It’s an undeniable fact that the newest technologies such as mobile tech, genetic engineering, and the emerging field of nanotech differ from the technologies that preceded them in a fundamental way. Our world is transforming rapidly and violently to the point where many people feel completely unable to comprehend and utilize these advancements. Ironically, we witnessed many of these new “things” and technologies in sci-fi films and graphic comics first, and if someone had told us back then that it would only take a couple of decades for these changes to enter our lives, we would have probably laughed. Think about it: Back in the early ’90s emerging computer technology was used by a limited number of people worldwide, and now, a quarter century later, everyone has a smartphone and a laptop. Can you even imagine what the world will look like in 2030, even 2050? And the scariest part of all (especially if you’re a geek like me) is the fact that science fiction, the literature of the human species encountering vast, mind-altering changes, whether they arrive via scientific discoveries, technological innovations, natural events, aliens, or societal shifts, has recently lost its magic and glimpse to the point we wonder what is real and what is not nowadays. But if you think we’re being over-dramatic, then check out these 25 Modern Science And Technologies You’d Swear Are Science Fiction and you will see we’re not exaggerating at all.
Voice control is now a trend
One of the most fascinating movie villains of modern cinema was HAL, the voice-controlled computer in 2001: A Space Odyssey. With the introduction of software like Siri on the iPhone 4S, voice control has gone mainstream.
The Cancer Gene Fingerprint
To begin with, not all cancers are equally fatal; for example, prostate cancer means a longer survival rate than a tumor in your esophagus. The good news, however, is that by analyzing the mutated genome of a tumor, doctors can now pinpoint whether a cancer is sensitive to a certain chemotherapy, or one that doesn’t respond at all to current treatments. In other words, knowing the subtype might mean jumping directly to a clinical trial that could save your life.
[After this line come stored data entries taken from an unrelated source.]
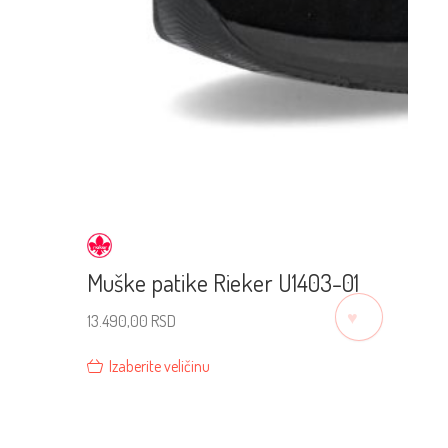
Muške patike Rieker U1403-01
♡
13.490,00
RSD
Izaberite veličinu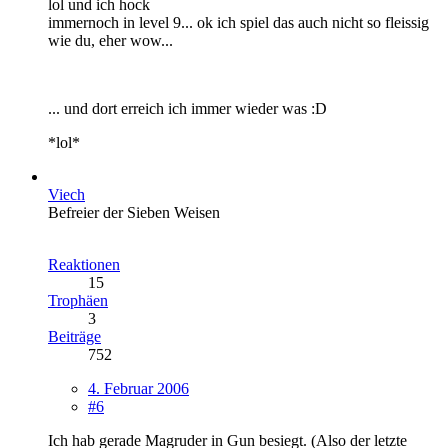
lol und ich hock
immernoch in level 9... ok ich spiel das auch nicht so fleissig
wie du, eher wow...
... und dort erreich ich immer wieder was :D
*lol*
Viech
Befreier der Sieben Weisen
Reaktionen
15
Trophäen
3
Beiträge
752
4. Februar 2006
#6
Ich hab gerade Magruder in Gun besiegt. (Also der letzte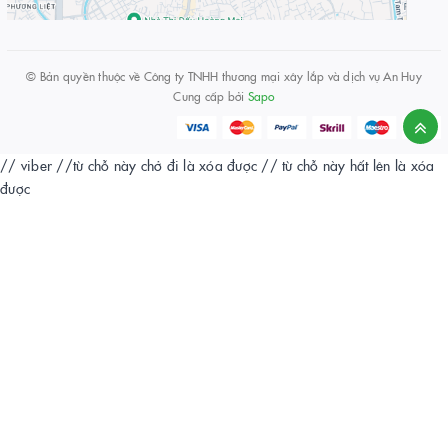
© Bản quyền thuộc về
Công ty TNHH thương mại xây lắp và dịch vụ An Huy
Cung cấp bởi
Sapo
// viber
//từ chỗ này chở đi là xóa được
// từ chỗ này hất lên là xóa
được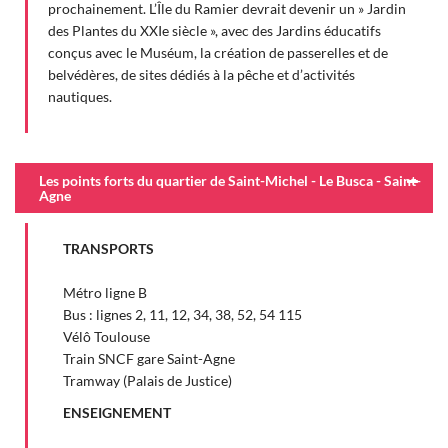
prochainement. L’Île du Ramier devrait devenir un » Jardin
des Plantes du XXIe siècle », avec des Jardins éducatifs
conçus avec le Muséum, la création de passerelles et de
belvédères, de sites dédiés à la pêche et d’activités
nautiques.
Les points forts du quartier de Saint-Michel - Le Busca - Saint-
Agne
TRANSPORTS
Métro ligne B
Bus : lignes 2, 11, 12, 34, 38, 52, 54 115
Vélô Toulouse
Train SNCF gare Saint-Agne
Tramway (Palais de Justice)
ENSEIGNEMENT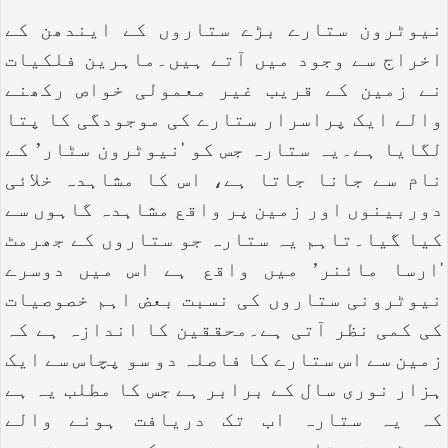
نیوٹرون ستارے بڑے ستاروں کے ایندھن کے
اخراج سے وجود میں آتے ہیں۔ماہرین فلکیات
نے زمین کے قریب غیر معمولی خواص رکھنے
والے ایک پراسرار ستارے کی موجودگی کا پتا
لگایا ہے۔یہ ستارہ جس کو ‘نیوٹرون سٹار’ کے
نام سے جانا جاتا ہے، اس کا مشاہدہ خلائی
دوربینوں اور زمین پر واقع مشاہدہ گاہوں سے
کیا گیا۔تاہم یہ ستارہ جو ستاروں کے جھرمٹ
‘ارسا مائنر’ میں واقع ہے اس میں دوسرے
نیوٹرونی ستاروں کی نسبت بعض اہم خصوصیات
کی کمی نظر آتی ہے۔محققین کا اندازہ ہے کہ
زمین سے اس ستارے کا فاصلہ دو سو پچاس سے ایک
ہزار نوری سال کے برابر ہے جس کا مطلب یہ ہے
کہ یہ ستارہ اب تک دریافت ہونے والے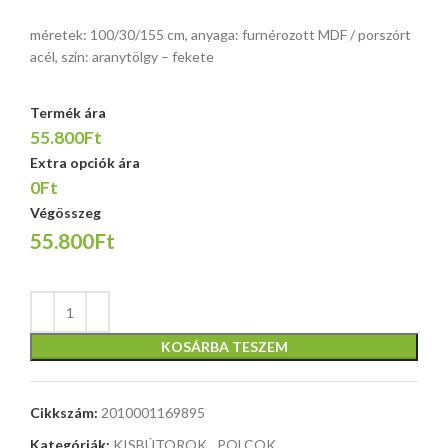
méretek: 100/30/155 cm, anyaga: furnérozott MDF / porszórt
acél, szín: aranytölgy – fekete
Termék ára
55.800Ft
Extra opciók ára
0Ft
Végösszeg
55.800Ft
KOSÁRBA TESZEM
Cikkszám:
2010001169895
Kategóriák:
KISBÚTOROK
,
POLCOK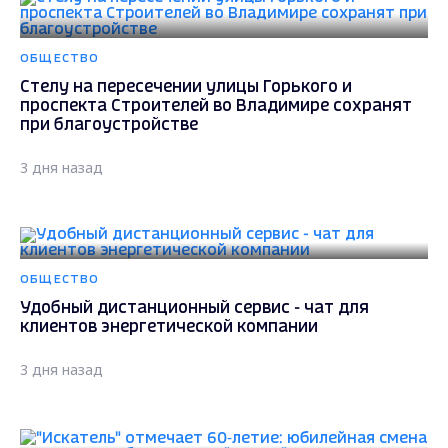
ОБЩЕСТВО
Стелу на пересечении улицы Горького и
проспекта Строителей во Владимире сохранят
при благоустройстве
3 дня назад
ОБЩЕСТВО
Удобный дистанционный сервис - чат для
клиентов энергетической компании
3 дня назад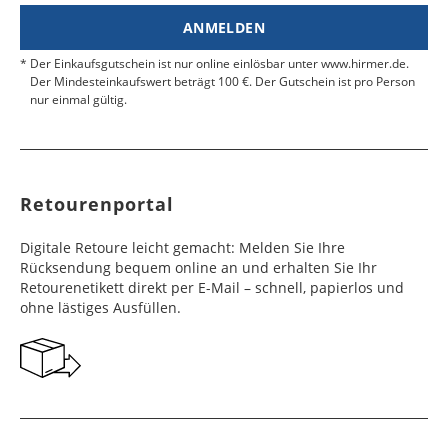
ANMELDEN
Der Einkaufsgutschein ist nur online einlösbar unter www.hirmer.de.
Der Mindesteinkaufswert beträgt 100 €. Der Gutschein ist pro Person
nur einmal gültig.
Retourenportal
Digitale Retoure leicht gemacht: Melden Sie Ihre
Rücksendung bequem online an und erhalten Sie Ihr
Retourenetikett direkt per E-Mail – schnell, papierlos und
ohne lästiges Ausfüllen.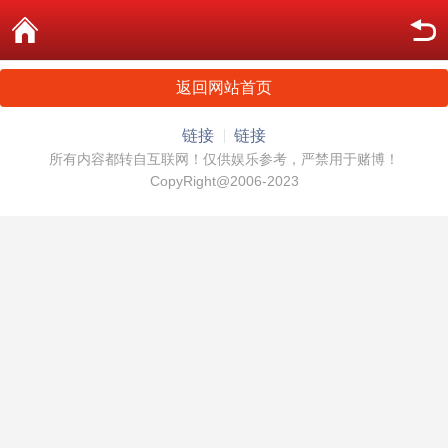
返回网站首页
链接
链接
所有内容都转自互联网！仅供娱乐参考，严禁用于赌博！
CopyRight@2006-2023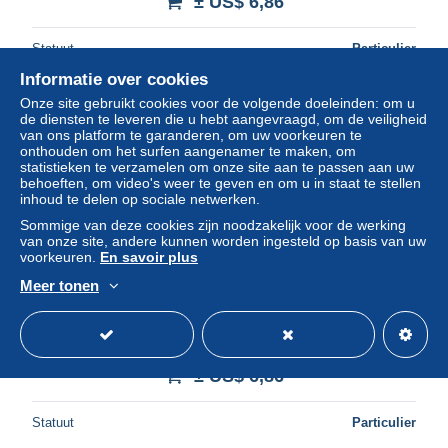
± US$ 6,86
Statuut
Particulier
Informatie over cookies
Onze site gebruikt cookies voor de volgende doeleinden: om u
de diensten te leveren die u hebt aangevraagd, om de veiligheid
Nieuw
van ons platform te garanderen, om uw voorkeuren te
onthouden om het surfen aangenamer te maken, om
statistieken te verzamelen om onze site aan te passen aan uw
behoeften, om video's weer te geven en om u in staat te stellen
inhoud te delen op sociale netwerken.
Sommige van deze cookies zijn noodzakelijk voor de werking
van onze site, andere kunnen worden ingesteld op basis van uw
voorkeuren.
En savoir plus
Meer tonen
Boston, Mass. – Adams Square with Trolley and Clock
Tower – Antique Postcard – circulated 1906
± US$ 6,86
Statuut
Particulier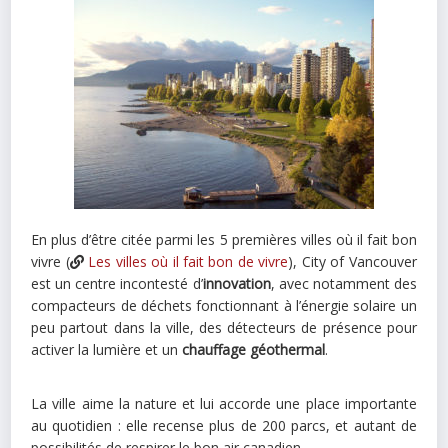
En plus d’être citée parmi les 5 premières villes où il fait bon
vivre (
Les villes où il fait bon de vivre
), City of Vancouver
est un centre incontesté d’
innovation
, avec notamment des
compacteurs de déchets fonctionnant à l’énergie solaire un
peu partout dans la ville, des détecteurs de présence pour
activer la lumière et un
chauffage géothermal
.
La ville aime la nature et lui accorde une place importante
au quotidien : elle recense plus de 200 parcs, et autant de
possibilités de respirer le bon air canadien.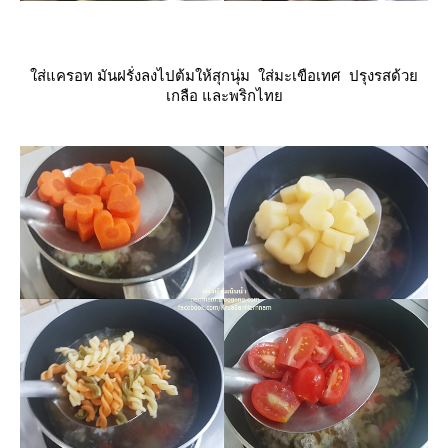
ส่แครอท มันฝรั่งลงไปต้มให้สุกนุ่ม ใส่มะเขือเทศ ปรุงรสด้ว
เกลือ และพริกไท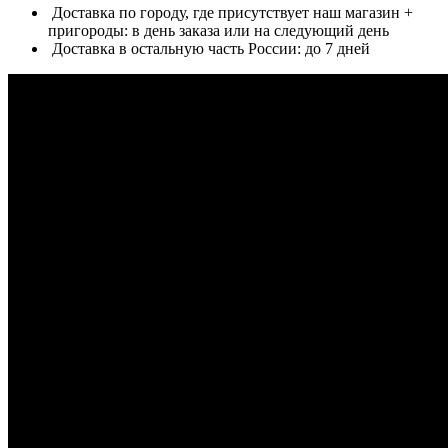
Доставка по городу, где присутствует наш магазин +
пригороды: в день заказа или на следующий день
Доставка в остальную часть России: до 7 дней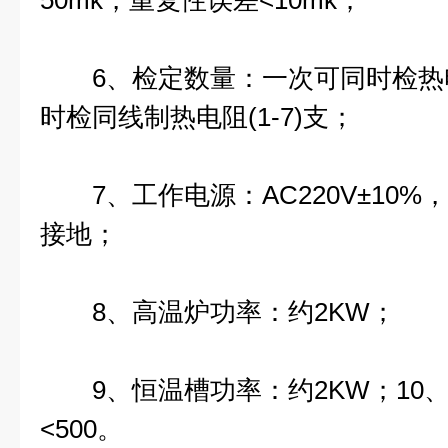
50mk，重复性误差<10mk；
6、检定数量：一次可同时检热电偶
时检同线制热电阻(1-7)支；
7、工作电源：AC220V±10%，
接地；
8、高温炉功率：约2KW；
9、恒温槽功率：约2KW；10
<500。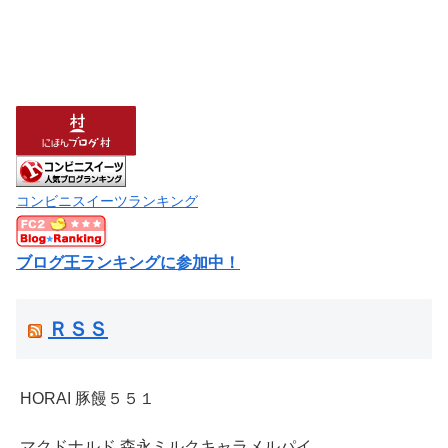
コンビニスイーツランキング
ブログ王ランキングに参加中！
ＲＳＳ
HORAI 豚饅５５１
マクドナルド 森永ミルクキャラメルパイ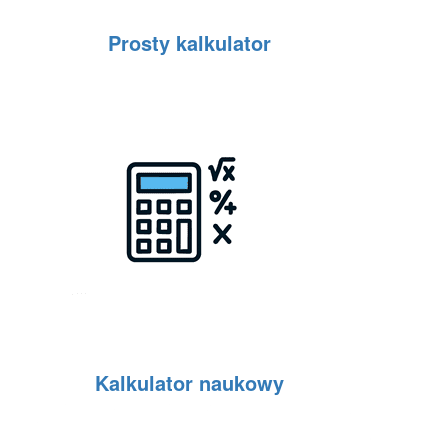
Prosty kalkulator
Kalkulator naukowy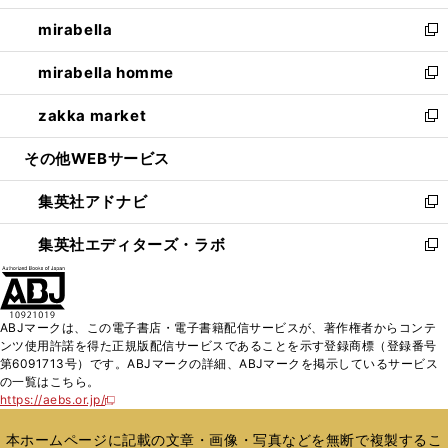
開
ウ
ン
ウ
し
mirabella
く
で
ド
ィ
い
新
開
ウ
ン
ウ
し
mirabella homme
く
で
ド
ィ
い
新
開
ウ
ン
ウ
し
zakka market
く
で
ド
ィ
い
新
開
ウ
ン
ウ
し
その他WEBサービス
く
で
ド
ィ
い
開
ウ
ン
ウ
集英社アドナビ
く
で
ド
ィ
新
開
ウ
ン
し
集英社エディターズ・ラボ
く
で
ド
い
新
開
ウ
ウ
し
く
で
ィ
い
開
ン
ウ
ABJマークは、この電子書店・電子書籍配信サービスが、著作権者からコンテ
く
ド
ィ
ンツ使用許諾を得た正規版配信サービスであることを示す登録商標（登録番号
ウ
ン
第6091713号）です。ABJマークの詳細、ABJマークを掲示しているサービス
で
ド
の一覧はこちら。
開
ウ
https://aebs.or.jp/
新
く
で
し
い
開
本ホームページに記載の文章・画像・写真などを無断で複製するこ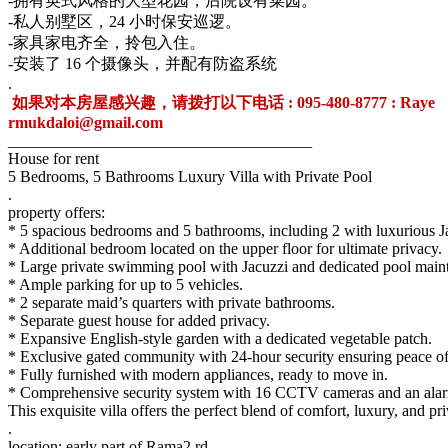
-拥有英式风格的大型花园，后院设有菜园。
-私人别墅区，24 小时保安巡逻。
-家具家电齐全，拎包入住。
-安装了 16 个摄像头，并配有防盗系统
.
如果对本房屋感兴趣，请拨打以下电话 : 095-480-8777 : Raye
rmukdaloi@gmail.com
______________________________________
House for rent
5 Bedrooms, 5 Bathrooms Luxury Villa with Private Pool
.
property offers:
* 5 spacious bedrooms and 5 bathrooms, including 2 with luxurious Ja
* Additional bedroom located on the upper floor for ultimate privacy.
* Large private swimming pool with Jacuzzi and dedicated pool main
* Ample parking for up to 5 vehicles.
* 2 separate maid’s quarters with private bathrooms.
* Separate guest house for added privacy.
* Expansive English-style garden with a dedicated vegetable patch.
* Exclusive gated community with 24-hour security ensuring peace o
* Fully furnished with modern appliances, ready to move in.
* Comprehensive security system with 16 CCTV cameras and an ala
This exquisite villa offers the perfect blend of comfort, luxury, and p
.
location: early part of Rama2 rd.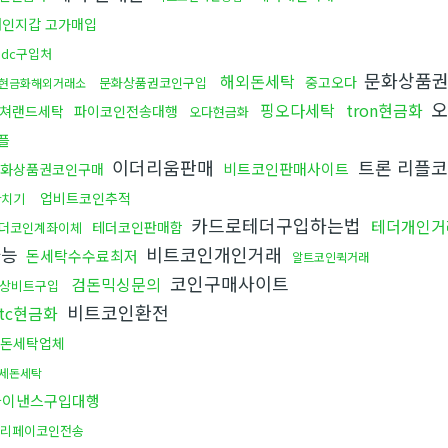
개인지갑 고가매입
sdc구입처
문화상품
해외돈세탁
중고오다
문화상품권코인구입
현금화해외거래소
오
핑오다세탁
tron현금화
쳐랜드세탁
파이코인전송대행
오다현금화
플
이더리움판매
트론 리플
비트코인판매사이트
화상품권코인구매
업비트코인추적
환치기
카드로테더구입하는법
테더개인거
테더코인판매함
더코인계좌이체
가능
비트코인개인거래
돈세탁수수료최저
알트코인퀵거래
코인구매사이트
검돈믹싱문의
상비트구입
비트코인환전
tc현금화
돈세탁업체
세돈세탁
바이낸스구입대행
리페이코인전송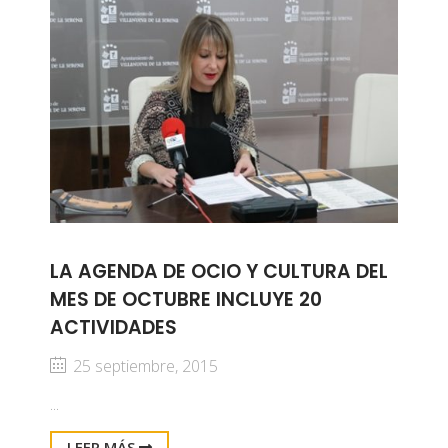
LA AGENDA DE OCIO Y CULTURA DEL
MES DE OCTUBRE INCLUYE 20
ACTIVIDADES
25 septiembre, 2015
...
LEER MÁS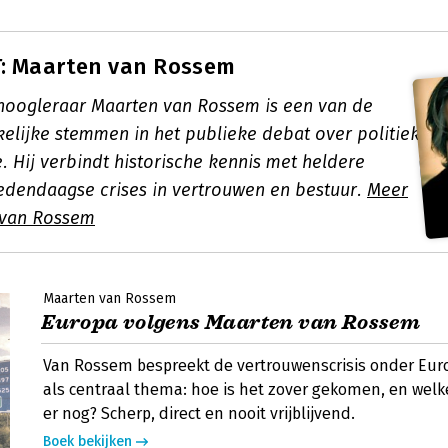
: Maarten van Rossem
 hoogleraar Maarten van Rossem is een van de
elijke stemmen in het publieke debat over politiek
. Hij verbindt historische kennis met heldere
edendaagse crises in vertrouwen en bestuur.
Meer
 van Rossem
Maarten van Rossem
Europa volgens Maarten van Rossem
Van Rossem bespreekt de vertrouwenscrisis onder Eur
als centraal thema: hoe is het zover gekomen, en welk
er nog? Scherp, direct en nooit vrijblijvend.
Boek bekijken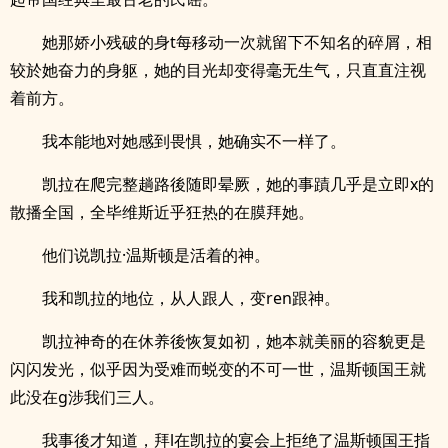
她那娇小残破的身t每移动一次就留下不知名的碎屑，相
较於她奋力的身躯，她的目光却变得毫无生气，只直直注视
着前方。
我本能地对她感到畏惧，她确实不一样了。
凯拉在爬完整趟路後随即晕厥，她的事蹟几乎是立即x的
散播全国，全毕维斯近乎狂热的在膜拜她。
他们说凯拉·温斯顿是活着的神。
我和凯拉的地位，从人跟人，变ren跟神。
凯拉神奇的在休养後恢复如初，她本就美丽的容貌更是
闪闪发光，似乎因为受难而蜕变的不可一世，温斯顿国王就
此没在g涉我们三人。
我事後才知道，拜l在凯拉的宴会上拒绝了温斯顿国王指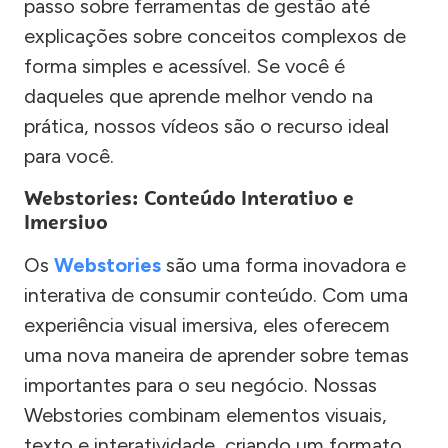
passo sobre ferramentas de gestão até
explicações sobre conceitos complexos de
forma simples e acessível. Se você é
daqueles que aprende melhor vendo na
prática, nossos vídeos são o recurso ideal
para você.
Webstories: Conteúdo Interativo e
Imersivo
Os
Webstories
são uma forma inovadora e
interativa de consumir conteúdo. Com uma
experiência visual imersiva, eles oferecem
uma nova maneira de aprender sobre temas
importantes para o seu negócio. Nossas
Webstories combinam elementos visuais,
texto e interatividade, criando um formato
Robot snake automatically wraps around an object when thrown
Researchers at Carnegie Mellon University’s Biorobotics laboratory have adapted one of their robotic snakes to cause it to automatically wrap itself around an object when it is thrown. Upon impact, the snake immediately wraps its body around the target—in test cases, a light pole and tree branch, and holds on, supporting itself. Robot snakes have been developed in recent years to mimic the actions of their real-life counterparts and scientists believe their leg- and feet-free mode of locomotion might be ideal for use in hard to reach places, such as buildings that have been demolished by an earthquake.
It might still sound like a scene from a sci-fi movie to some but the flying car is here and it’s totally legal. The Terrafugia flying car gets thirty-five miles to the gallon as a car and consumes five gallons per hour as a plane. It flies at 115 miles per hour and can cover 490 miles per flight. You can buy one today, starting with a $10,000 deposit.
First planet with FOUR suns discovered
An international team of astronomers have announced the discovery of a planet whose skies are illuminated by four suns—the first known of its type. The planet, located about five thousand light-years from Earth, has been dubbed PH1 in honor of Planet Hunters, a program led by Yale University in the United States that enlists volunteers to look for signs of new planets.